• **TASK REQUIREMENTS**
Would you write out, word for word, each line of the records below from the top through the one holding "sehr fundiertes Basiswissen"?

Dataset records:
——
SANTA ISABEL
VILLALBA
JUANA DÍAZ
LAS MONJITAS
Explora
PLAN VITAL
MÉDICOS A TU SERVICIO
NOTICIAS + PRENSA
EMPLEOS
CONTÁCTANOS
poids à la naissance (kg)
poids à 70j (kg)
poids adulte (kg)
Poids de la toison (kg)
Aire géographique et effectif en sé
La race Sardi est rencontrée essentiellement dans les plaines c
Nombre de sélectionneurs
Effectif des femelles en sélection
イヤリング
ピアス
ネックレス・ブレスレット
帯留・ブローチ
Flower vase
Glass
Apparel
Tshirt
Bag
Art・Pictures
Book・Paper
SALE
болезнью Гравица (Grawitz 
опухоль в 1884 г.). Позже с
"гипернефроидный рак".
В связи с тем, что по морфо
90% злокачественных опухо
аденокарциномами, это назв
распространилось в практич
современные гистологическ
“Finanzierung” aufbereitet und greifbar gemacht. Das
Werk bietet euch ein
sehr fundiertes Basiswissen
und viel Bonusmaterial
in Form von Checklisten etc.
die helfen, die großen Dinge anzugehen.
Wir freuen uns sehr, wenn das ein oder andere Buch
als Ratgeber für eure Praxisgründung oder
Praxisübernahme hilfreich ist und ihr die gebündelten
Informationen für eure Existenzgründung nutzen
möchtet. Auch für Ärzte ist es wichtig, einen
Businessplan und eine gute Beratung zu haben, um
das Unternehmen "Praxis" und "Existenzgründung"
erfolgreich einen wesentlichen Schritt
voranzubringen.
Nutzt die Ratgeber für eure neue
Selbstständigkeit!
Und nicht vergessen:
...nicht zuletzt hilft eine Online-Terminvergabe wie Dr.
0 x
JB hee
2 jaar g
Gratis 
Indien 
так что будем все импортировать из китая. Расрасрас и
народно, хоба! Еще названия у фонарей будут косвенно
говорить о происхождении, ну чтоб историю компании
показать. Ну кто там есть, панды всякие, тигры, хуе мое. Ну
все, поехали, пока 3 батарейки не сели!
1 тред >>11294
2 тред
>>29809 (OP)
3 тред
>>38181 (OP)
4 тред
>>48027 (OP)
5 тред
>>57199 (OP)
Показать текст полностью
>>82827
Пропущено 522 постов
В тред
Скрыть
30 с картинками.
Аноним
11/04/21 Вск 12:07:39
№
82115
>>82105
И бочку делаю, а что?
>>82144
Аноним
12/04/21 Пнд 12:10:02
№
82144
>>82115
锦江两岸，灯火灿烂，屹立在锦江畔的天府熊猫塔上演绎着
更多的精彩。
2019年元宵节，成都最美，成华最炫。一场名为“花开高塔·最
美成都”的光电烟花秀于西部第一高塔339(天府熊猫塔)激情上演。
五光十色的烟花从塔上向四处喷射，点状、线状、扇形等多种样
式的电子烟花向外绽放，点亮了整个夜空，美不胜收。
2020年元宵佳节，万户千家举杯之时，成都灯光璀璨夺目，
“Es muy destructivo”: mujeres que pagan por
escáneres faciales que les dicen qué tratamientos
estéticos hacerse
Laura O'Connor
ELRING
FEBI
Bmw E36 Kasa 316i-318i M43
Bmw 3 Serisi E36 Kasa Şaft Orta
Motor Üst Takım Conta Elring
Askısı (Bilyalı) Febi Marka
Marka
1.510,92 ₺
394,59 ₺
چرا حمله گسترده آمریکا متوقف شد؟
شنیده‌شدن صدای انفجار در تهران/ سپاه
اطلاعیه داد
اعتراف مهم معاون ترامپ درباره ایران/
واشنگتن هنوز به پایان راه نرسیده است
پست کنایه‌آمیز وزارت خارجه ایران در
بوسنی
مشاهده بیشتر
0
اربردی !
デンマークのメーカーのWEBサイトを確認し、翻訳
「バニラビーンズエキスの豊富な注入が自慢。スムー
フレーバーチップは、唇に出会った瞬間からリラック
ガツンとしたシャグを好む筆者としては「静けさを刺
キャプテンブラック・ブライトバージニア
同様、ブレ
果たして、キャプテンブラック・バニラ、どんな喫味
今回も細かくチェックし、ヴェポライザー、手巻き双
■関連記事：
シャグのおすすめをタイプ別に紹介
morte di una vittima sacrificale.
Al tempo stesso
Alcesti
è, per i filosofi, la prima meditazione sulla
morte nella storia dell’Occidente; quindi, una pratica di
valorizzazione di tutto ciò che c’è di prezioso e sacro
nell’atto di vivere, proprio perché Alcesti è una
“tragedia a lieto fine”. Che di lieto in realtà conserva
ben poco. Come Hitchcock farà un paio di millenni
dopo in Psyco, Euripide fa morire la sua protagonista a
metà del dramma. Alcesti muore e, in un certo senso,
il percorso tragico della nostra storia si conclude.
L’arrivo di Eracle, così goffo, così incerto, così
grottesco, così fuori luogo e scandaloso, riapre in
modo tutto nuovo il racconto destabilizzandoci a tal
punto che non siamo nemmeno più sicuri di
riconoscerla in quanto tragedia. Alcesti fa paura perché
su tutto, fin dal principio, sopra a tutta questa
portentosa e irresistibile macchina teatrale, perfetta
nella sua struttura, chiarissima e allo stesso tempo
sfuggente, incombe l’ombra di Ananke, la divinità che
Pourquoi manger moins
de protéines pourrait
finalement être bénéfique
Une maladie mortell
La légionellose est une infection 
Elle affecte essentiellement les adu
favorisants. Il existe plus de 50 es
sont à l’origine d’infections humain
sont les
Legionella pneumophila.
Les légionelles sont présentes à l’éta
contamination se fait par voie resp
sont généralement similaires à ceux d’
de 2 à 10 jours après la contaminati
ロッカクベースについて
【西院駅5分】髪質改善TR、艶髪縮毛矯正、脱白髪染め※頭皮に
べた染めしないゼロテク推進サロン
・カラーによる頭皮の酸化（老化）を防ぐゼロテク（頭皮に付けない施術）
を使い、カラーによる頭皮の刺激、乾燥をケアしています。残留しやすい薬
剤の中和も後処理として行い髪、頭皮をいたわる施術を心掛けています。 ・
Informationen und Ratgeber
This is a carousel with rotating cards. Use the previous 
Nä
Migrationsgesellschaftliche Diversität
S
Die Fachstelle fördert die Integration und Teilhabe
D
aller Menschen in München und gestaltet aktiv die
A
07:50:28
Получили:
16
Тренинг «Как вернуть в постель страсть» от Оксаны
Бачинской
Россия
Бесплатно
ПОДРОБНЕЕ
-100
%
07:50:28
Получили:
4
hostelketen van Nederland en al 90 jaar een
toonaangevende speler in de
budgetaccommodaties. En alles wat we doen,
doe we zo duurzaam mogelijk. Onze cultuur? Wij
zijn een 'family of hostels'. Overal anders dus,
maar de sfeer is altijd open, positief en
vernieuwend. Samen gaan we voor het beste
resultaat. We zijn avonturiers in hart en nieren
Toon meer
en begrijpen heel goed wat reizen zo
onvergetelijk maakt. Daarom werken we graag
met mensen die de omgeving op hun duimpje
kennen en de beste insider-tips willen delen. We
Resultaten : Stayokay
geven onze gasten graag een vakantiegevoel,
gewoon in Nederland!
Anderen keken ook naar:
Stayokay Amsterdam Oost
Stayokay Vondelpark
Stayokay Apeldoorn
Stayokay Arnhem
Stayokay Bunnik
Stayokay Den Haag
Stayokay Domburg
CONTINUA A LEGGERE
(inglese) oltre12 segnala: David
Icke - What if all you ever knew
——
• **WRITTEN ANSWER**
SANTA ISABEL
VILLALBA
JUANA DÍAZ
LAS MONJITAS
Explora
PLAN VITAL
MÉDICOS A TU SERVICIO
NOTICIAS + PRENSA
EMPLEOS
CONTÁCTANOS
poids à la naissance (kg)
poids à 70j (kg)
poids adulte (kg)
Poids de la toison (kg)
Aire géographique et effectif en sé
La race Sardi est rencontrée essentiellement dans les plaines c
Nombre de sélectionneurs
Effectif des femelles en sélection
イヤリング
ピアス
ネックレス・ブレスレット
帯留・ブローチ
Flower vase
Glass
Apparel
Tshirt
Bag
Art・Pictures
Book・Paper
SALE
болезнью Гравица (Grawitz 
опухоль в 1884 г.). Позже с
"гипернефроидный рак".
В связи с тем, что по морфо
90% злокачественных опухо
аденокарциномами, это назв
распространилось в практич
современные гистологическ
“Finanzierung” aufbereitet und greifbar gemacht. Das
Werk bietet euch ein
sehr fundiertes Basiswissen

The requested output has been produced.